The outcome of this turn. "waiting" means the agent stopped at a human-in-the-loop (input.requested) prompt.
message
string
Convenience field: the concatenated text of all message events with role: "assistant" in this turn. Derived from events.
toolCalls
ToolCall[]
Convenience field: the list of tool calls made during this turn, each with name, input, output, and status. Derived from events.
usage
Usage | undefined
Token usage for this specific turn (if reported by the agent).

Turn methods

turn.outputEquals(expected)
(expected: unknown) => void
Asserts that turn.data deeply equals expected. Equivalent to t.check(turn.data, equals(expected)) but scoped to the turn object.
const turn = await t.send("Return the intent as JSON.");
turn.outputEquals({ intent: "refund" });
turn.outputMatches(schema)
(schema: StandardSchema) => void
Validates turn.data against a Standard Schema (e.g. a Zod schema).
import { z } from "zod";
turn.outputMatches(z.object({ intent: z.enum(["refund", "ship"]) }));

defineAgentEval

defineAgentEval is a convenience wrapper for coding-agent evals that you want to define programmatically rather than via a fixture directory. It is equivalent to a fixture (PROMPT.md + EVAL.ts) but expressed entirely in TypeScript.
import { defineAgentEval } from "niceeval";
import { includes } from "niceeval/expect";

export default defineAgentEval({
  description: "Rewrite callbacks to async/await",
  prompt: "Rewrite all callbacks in src/legacy.js to async/await, preserving behavior.",
  files: "./fixtures/legacy-callbacks",  // workspace starter files
  async test(t) {
    await t.run();                        // drives the sandbox agent
    t.fileChanged("src/legacy.js");
    t.check(t.sandbox.diff.get("src/legacy.js"), includes("await"));
    t.check(await t.sandbox.runCommand("npm", ["test"], { cwd: "/workspace" }), commandSucceeded());
  },
});
description
string
Human-readable description. Appears in reports.
prompt
string
required
The task prompt sent to the coding agent. Equivalent to the contents of PROMPT.md in a fixture directory.
files
string
Path to a local directory whose contents are uploaded to the sandbox as the agent’s starting workspace. Equivalent to the non-test files in a fixture directory.
test
(t: TestContext) => Promise<void>
required
The assertion function. Receives the full test context t. In addition to all standard t methods, t.run() is available to trigger the agent run explicitly.
t.run()
() => Promise<void>
Drives the sandbox agent with the configured prompt and files.

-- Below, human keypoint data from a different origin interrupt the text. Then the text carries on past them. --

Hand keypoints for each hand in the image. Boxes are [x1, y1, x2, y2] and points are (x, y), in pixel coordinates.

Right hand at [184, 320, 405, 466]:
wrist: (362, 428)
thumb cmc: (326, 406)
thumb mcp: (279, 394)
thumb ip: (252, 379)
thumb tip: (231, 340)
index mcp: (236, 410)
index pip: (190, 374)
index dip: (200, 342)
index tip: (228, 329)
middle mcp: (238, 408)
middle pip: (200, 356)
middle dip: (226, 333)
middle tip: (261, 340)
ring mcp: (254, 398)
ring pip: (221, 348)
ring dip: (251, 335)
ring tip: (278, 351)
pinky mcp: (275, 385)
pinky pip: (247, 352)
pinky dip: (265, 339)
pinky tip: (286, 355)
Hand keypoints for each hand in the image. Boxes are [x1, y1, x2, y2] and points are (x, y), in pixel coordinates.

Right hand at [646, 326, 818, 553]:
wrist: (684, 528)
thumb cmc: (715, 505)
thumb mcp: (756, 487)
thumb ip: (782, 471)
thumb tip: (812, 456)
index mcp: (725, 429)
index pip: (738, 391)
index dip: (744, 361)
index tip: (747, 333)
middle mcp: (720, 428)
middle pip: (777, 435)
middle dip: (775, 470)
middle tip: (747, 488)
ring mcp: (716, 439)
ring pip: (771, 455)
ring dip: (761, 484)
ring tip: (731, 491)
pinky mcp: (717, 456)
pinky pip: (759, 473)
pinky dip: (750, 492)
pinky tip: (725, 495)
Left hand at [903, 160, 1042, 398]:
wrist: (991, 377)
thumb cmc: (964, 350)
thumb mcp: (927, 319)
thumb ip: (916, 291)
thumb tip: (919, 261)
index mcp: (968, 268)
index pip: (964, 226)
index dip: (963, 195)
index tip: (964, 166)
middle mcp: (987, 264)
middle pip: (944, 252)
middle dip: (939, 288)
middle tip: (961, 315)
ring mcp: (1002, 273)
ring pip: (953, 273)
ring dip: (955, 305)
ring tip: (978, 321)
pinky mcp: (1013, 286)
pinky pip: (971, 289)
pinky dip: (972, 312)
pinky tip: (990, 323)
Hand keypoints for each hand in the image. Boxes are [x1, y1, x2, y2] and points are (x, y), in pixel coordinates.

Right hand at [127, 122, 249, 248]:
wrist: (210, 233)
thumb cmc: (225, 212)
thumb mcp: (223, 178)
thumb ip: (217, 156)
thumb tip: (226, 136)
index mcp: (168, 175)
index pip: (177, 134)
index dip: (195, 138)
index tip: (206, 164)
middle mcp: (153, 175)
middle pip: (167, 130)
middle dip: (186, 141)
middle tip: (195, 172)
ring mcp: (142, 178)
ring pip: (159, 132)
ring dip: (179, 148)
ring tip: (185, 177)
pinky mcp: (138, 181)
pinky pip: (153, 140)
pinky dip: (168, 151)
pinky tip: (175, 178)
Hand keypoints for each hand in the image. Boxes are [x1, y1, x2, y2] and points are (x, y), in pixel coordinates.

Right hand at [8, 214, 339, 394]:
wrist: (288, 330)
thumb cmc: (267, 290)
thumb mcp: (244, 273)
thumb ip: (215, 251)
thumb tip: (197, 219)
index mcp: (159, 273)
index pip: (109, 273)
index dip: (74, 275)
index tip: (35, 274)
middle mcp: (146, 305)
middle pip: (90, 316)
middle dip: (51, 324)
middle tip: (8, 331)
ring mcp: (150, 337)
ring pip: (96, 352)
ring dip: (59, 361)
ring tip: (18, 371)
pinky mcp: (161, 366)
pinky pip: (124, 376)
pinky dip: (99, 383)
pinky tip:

You must call this before asserting any workspace state (diff, files, tests).

Dataset export (fan-out)

When a single eval file exports an array as its default export, niceeval fans it out into one eval per element. This is the canonical way to write parameterized test suites.
// evals/sql.eval.ts
import { defineEval } from "niceeval";
import { loadYaml } from "niceeval/loaders";
import { equals } from "niceeval/expect";

const doc = await loadYaml("evals/data/sql-cases.yaml");
const rows = doc.cases as { task: string; prompt: string; sql: string }[];

export default rows.map((row) =>
  defineEval({
    description: row.task,
    async test(t) {
      await t.send(row.prompt);
      t.succeeded();
      t.check(t.reply, equals(row.sql));
    },
  }),
);
Generated IDs use the file path as a prefix plus a zero-padded 4-digit index:
Array indexGenerated ID
0sql/0000
1sql/0001
12sql/0012
IDs are stable as long as the array order doesn’t change, making them safe to reference in CI history, dashboards, and issue trackers. loadJson from niceeval/loaders works the same way as loadYaml.